═════ Text section ═════

The claimant was represented by Roger D. Calistro, Esq., Gallagher, Gallagher & Calistro, 1377 Boulevard, P.O. Box 1925, New Haven, CT 06509.
The respondents were represented by Margaret Corrigan, Esq., Pomeranz, Drayton & Stabnick, 95 Glastonbury Boulevard, Glastonbury, CT 06033.
This Petition for Review from the February 5, 1999 Finding and Award of the Commissioner acting for the Eighth District was heard September 10, 1999 before a Compensation Review Board panel consisting of the then Commission Chairman, Jesse M. Frankl and Commissioners Stephen B. Delaney and Amado J. Vargas.
JESSE M. FRANKL, COMMISSIONER. The respondents have petitioned for review from the February 5, 1999 Finding and Award of the Commissioner acting for the Eighth District. In that decision the trial commissioner concluded that the claimant sustained post traumatic stress disorder (“PTSD”) as a result of a December 16, 1988 accident which was accepted as compensable by the respondents. In support of their appeal, the respondents contend (1) that the trial commissioner abused his discretion by relying upon the medical opinion of Dr. Lieb even though the trial commissioner found his treatment of the claimant was not reasonable; (2) that the trial commissioner improperly ordered payment for medical care which was found to be unreasonable; (3) that the trial commissioner ignored evidence that the claimant was in a physically abusive marriage; (4) that the trial commissioner’s awards of temporary total and partial disability benefits are not supported by the findings; and (5) that in making a scarring award the trial commissioner improperly relied upon evidence from an informal hearing. We will address each of these issues.
The trial commissioner made numerous findings of fact, including the following facts. On December 16, 1988, the claimant was struck by a train, and pursuant to an approved voluntary agreement the claimant’s injuries (listed as multiple fractures, back and leg) were accepted as compensable by the respondents. The claimant was treated for fractures on her face and other injuries, including a severe contusion to the head, and was hospitalized for one week. The claimant was treated for knee and hip pain, and was referred to Dr. McVeety, a neurologist, for evaluation and treatment for complaints of dizziness and forgetfulness. The claimant was also referred to Dr. Koenigsberg for depression and stress. On March 20, 1989, Dr. McVeety noted that the claimant’s complaints of dizziness were less frequent and that her problems with forgetfulness had all but subsided. The claimant returned to work with the respondent employer on a part-time basis from April 3, 1989 to May 29, 1989, and resumed full-time work with the respondent employer at that time.

═════ Excerpted records ═════

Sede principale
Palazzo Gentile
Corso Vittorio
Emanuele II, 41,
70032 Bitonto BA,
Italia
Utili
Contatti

═════
═════ Excerpted records ═════

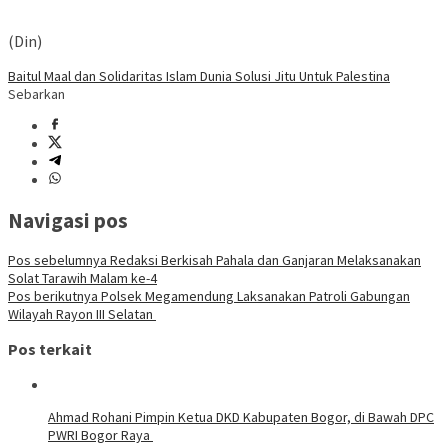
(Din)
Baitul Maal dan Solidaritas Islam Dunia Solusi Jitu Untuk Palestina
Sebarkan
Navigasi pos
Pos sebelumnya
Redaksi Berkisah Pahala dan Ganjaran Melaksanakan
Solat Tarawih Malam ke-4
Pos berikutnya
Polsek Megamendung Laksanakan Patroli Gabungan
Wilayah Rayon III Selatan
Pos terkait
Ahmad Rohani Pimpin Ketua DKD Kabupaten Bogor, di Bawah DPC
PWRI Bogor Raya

═════
═════ Excerpted records ═════

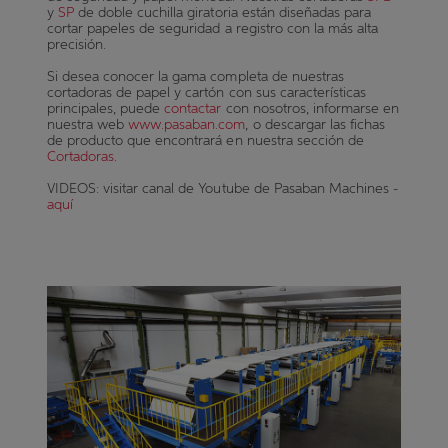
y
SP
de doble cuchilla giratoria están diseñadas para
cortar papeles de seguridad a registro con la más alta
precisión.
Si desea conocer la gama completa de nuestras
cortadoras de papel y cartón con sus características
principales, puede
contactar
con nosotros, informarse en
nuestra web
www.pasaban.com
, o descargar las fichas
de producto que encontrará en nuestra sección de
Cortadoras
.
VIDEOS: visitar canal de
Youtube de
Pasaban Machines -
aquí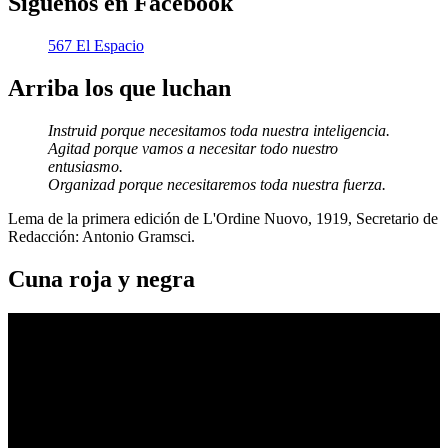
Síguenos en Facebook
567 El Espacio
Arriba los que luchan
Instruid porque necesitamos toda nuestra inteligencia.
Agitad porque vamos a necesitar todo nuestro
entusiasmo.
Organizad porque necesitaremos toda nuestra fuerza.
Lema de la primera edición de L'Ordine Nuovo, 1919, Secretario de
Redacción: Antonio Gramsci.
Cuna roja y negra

═════

Required tasks:
[a] Answer these questions from the Compensation Review Board decision:
(i) Who represented the respondents?
(ii) On what date was the Petition for Review heard?
(iii) Which neurologist was the claimant referred to for dizziness and forgetfulness?
[b] Carry on the Compensation Review Board decision from the point where it stops.
The lines are separate material from the Compensation Review Board decision.

Solved problems:
[a]
(i) Margaret Corrigan, Esq., of Pomeranz, Drayton & Stabnick
(ii) September 10, 1999
(iii) Dr. McVeety

[b]
The claimant testified that after returning to work, she felt unsure of herself, self-conscious, confused, forgetful, irritable, frustrated, depressed, and had problems falling asleep. Prior to the train incident, the claimant had no history of psychiatric illness and had never treated with a psychiatrist or neurologist for any problems involving mood disorder or personality disorder. The claimant treated with Dr. Koenigsberg, a psychiatrist, from August 21, 1989 to December 5, 1989, and he diagnosed her with dysthymia and PTSD. Dr. Koenigsberg did not discharge her from his care, and felt that she was moderately depressed at her last visit. He recommended that the claimant continue with anti-depressant medication through March of 1990.
On September 28, 1989, the claimant left her position with the respondent employer in order to take a position as a cardiology marketing manager with Sony Medical Electronic. She was recruited for this position, and decided to take the job because it represented a new start for her where nobody knew about her train accident. The claimant testified that she was unable to handle the stresses of the new job. In May of 1990 the claimant’s employment was terminated due to downsizing. In January of 1990, the claimant switched to Dr. Lieb as her treating psychiatrist. Dr. Lieb continued the anti-depressant drug therapy and “provided supportive psychotherapy for the claimant’s ongoing unresolved depression.” (Finding ¶ 18).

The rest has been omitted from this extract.